牛丼戦争は、いよいよ最終ラウンドにむかっているように感じます。吉野家の5月の既存店売上高は、15ヶ月連続の前年割れというだけでなく、4月の一時的な値下げキャンペーンの反動で、前年同月比13・9%減、客数も13・5%減と、いずれも大幅な減少となったようです。一方のすき家は、まだ5月の月次情報は発表されていませんが、4月は既存店の客数が前年比37.9%増で勝敗は決まった感があります。
外食チェーンは、一部の勝ち組を除いて厳しい状況であり、市場が成熟し、成長が止まると、当然熾烈なシェア争いになります。どのチェーンもいい立地を確保し、売上げを上げたい、しかしいい立地は先に出店したライバルが抑えているために、出店しようとすると顧客の争奪戦になります。
その争奪戦に吉野家は、負けてしまいました。厳しい現実です。吉野家にもファンがいるとしても、吉野家でなければ駄目だというロイヤルカスタマーよりは、政治の世界でいう浮動票としての顧客が多いために、メニューや価格で優位に立ったところがどんどん顧客を奪うというメカニズムが働いてきます。
しかも吉野家は、米国産牛肉に頼っており、コスト的にも不利さがあり、価格では対抗し続けることが難しいのでしょう。にもかかわらず、客数減、売り上げ減にたまらず、価格で対抗してしまったのは戦略ミスだったと思います。

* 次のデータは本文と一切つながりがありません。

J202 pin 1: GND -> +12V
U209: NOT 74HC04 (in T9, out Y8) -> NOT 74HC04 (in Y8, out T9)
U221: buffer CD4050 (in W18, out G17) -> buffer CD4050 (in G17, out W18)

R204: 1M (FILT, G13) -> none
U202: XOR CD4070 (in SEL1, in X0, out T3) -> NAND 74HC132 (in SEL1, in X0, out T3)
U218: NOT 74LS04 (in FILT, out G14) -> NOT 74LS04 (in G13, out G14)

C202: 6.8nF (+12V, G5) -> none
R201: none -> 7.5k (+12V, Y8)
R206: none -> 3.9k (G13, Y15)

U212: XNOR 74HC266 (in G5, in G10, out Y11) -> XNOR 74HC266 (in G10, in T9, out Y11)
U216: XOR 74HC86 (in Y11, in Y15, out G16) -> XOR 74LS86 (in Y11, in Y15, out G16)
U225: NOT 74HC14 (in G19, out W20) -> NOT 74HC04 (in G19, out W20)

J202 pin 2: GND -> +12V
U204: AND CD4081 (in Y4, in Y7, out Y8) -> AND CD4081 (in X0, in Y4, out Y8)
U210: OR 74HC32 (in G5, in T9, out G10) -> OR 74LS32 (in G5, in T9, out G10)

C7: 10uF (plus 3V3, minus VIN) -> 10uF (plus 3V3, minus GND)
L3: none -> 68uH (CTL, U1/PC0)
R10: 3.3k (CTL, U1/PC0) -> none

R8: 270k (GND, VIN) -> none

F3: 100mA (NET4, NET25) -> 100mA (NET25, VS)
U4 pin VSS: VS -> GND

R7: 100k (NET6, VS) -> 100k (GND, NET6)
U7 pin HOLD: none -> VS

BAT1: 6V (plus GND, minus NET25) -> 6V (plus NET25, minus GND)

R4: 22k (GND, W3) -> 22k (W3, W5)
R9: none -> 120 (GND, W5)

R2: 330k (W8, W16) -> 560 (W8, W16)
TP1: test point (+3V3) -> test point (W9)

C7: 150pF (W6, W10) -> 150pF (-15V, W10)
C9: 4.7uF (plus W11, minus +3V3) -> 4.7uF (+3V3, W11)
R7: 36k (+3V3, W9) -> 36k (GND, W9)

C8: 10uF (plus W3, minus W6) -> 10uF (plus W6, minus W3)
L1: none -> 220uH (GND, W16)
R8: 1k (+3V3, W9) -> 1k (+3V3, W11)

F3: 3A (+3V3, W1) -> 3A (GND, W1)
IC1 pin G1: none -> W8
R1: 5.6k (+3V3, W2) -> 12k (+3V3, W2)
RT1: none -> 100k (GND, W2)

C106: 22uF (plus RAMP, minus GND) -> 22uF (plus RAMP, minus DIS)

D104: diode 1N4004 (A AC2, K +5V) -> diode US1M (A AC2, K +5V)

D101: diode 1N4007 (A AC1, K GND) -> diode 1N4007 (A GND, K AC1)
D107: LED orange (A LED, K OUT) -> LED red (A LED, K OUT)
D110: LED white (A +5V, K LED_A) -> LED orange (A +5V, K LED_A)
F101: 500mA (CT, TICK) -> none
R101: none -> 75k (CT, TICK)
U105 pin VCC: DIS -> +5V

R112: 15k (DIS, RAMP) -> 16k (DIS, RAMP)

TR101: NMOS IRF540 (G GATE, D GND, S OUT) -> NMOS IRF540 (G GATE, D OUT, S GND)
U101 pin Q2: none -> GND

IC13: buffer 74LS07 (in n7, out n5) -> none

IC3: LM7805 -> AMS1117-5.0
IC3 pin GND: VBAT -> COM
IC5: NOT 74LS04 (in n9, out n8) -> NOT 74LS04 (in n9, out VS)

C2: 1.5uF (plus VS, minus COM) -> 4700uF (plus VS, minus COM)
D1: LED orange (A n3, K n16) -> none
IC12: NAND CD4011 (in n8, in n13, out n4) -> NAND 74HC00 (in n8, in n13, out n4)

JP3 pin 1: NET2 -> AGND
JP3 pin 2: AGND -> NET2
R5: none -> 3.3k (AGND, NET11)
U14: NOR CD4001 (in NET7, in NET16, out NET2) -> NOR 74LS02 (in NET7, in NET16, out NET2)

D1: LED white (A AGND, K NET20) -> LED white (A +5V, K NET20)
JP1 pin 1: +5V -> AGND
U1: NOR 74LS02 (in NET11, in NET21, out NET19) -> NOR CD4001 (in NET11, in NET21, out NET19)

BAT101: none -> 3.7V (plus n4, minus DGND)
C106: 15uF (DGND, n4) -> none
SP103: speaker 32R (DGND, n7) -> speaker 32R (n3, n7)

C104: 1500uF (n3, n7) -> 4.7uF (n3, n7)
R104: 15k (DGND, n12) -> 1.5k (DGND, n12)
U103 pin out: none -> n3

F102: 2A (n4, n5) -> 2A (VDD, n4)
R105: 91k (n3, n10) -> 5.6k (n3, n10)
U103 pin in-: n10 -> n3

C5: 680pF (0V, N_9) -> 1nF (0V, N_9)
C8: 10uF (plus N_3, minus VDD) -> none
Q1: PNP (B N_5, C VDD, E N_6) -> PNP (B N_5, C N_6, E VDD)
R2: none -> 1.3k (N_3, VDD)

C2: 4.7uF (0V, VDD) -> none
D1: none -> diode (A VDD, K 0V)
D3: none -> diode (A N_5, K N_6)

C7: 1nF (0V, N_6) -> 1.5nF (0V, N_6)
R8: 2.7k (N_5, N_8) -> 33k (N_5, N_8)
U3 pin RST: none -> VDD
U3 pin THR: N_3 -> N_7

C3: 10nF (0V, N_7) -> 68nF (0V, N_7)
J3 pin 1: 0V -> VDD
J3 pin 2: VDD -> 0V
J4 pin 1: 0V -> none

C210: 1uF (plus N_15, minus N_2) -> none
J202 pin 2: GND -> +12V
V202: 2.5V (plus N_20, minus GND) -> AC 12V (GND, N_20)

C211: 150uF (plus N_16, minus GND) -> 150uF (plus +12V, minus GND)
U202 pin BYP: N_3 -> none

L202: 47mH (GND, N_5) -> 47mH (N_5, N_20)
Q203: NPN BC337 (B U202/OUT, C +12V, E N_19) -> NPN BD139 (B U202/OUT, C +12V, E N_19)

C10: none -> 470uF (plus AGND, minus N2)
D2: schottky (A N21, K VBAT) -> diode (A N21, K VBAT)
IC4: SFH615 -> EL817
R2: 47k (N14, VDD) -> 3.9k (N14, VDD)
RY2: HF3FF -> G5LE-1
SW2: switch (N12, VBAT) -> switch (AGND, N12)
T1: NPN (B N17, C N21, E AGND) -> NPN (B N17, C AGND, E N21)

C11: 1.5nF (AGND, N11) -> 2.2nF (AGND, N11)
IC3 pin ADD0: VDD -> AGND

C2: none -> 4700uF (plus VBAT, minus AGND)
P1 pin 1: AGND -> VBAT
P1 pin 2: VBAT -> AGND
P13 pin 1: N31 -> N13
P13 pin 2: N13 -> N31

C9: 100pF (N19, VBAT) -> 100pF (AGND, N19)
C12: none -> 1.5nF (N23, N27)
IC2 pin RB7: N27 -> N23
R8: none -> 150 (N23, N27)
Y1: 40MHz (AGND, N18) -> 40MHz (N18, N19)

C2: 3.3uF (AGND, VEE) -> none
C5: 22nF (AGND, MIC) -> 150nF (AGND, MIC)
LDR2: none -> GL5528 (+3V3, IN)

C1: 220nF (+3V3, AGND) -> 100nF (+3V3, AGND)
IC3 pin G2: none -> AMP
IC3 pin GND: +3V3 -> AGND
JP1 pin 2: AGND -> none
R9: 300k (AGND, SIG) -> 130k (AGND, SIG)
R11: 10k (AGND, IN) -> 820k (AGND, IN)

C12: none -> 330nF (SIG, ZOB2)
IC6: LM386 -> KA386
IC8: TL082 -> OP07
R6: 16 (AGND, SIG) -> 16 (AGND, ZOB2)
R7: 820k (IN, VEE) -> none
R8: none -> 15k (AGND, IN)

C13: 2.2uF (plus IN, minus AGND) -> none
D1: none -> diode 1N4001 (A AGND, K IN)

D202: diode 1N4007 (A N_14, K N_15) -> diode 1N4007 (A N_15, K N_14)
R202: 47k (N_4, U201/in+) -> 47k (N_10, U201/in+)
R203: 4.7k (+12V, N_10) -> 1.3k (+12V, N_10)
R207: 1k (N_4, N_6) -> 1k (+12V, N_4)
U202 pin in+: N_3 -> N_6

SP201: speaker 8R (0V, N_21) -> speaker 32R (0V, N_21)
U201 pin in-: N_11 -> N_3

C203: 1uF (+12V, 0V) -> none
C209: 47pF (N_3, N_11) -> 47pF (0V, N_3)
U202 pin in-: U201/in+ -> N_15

価格だけでなく、メニューでも他社に遅れをとった吉野家ですが、メニュー強化も行ったものの、種類ではまだすき家に勝てていません。
吉野家は、平成22年2月期の連結決算で赤字となり、さらに売り上げ減が続くと、企業の体力が問題になってきます。手持ちのキャッシュが、年々減少してきており、思い切った手段を取ることも困難になってきているものと思います。資金力が劣ると、設備への投資だけでなく、広告やプロモーションもままならないということになります。
そこで、6月から「うな丼」の期間限定発売を行い、巻き返しをはかろうとしていますが、顧客流出にどこかで歯止めがかかるのかは不透明です。試食していないのでわかりませんが、売り文句が「ふっくら とろける」では弱いように感じます。
きっともっと根本的な改革が求められているのだと思います。今のままでは競争に勝てません。新しい発想が必要でしょうが、ビジネスのしくみを変えるだけのゆとりもなくなったと思うだけに、牛丼でも、牛丼以外でも、本気でキラーコンテンツとなるような一品を開発すること、それよりは競合が持っていない新しい意外性のあるカテゴリーの開発に集中してみることではないでしょうか。
鍵は、そういったメニュー開発ができる人材を外部で見つけ出せるかどうかにかかっているように思います。これまでの開発体制では、勝てるメニューが生まれてこなかったわけですから。味や品質にこだわるのはいいのですが、古い発想や体質にこだわっていると生き残ることも危うくなりかねません。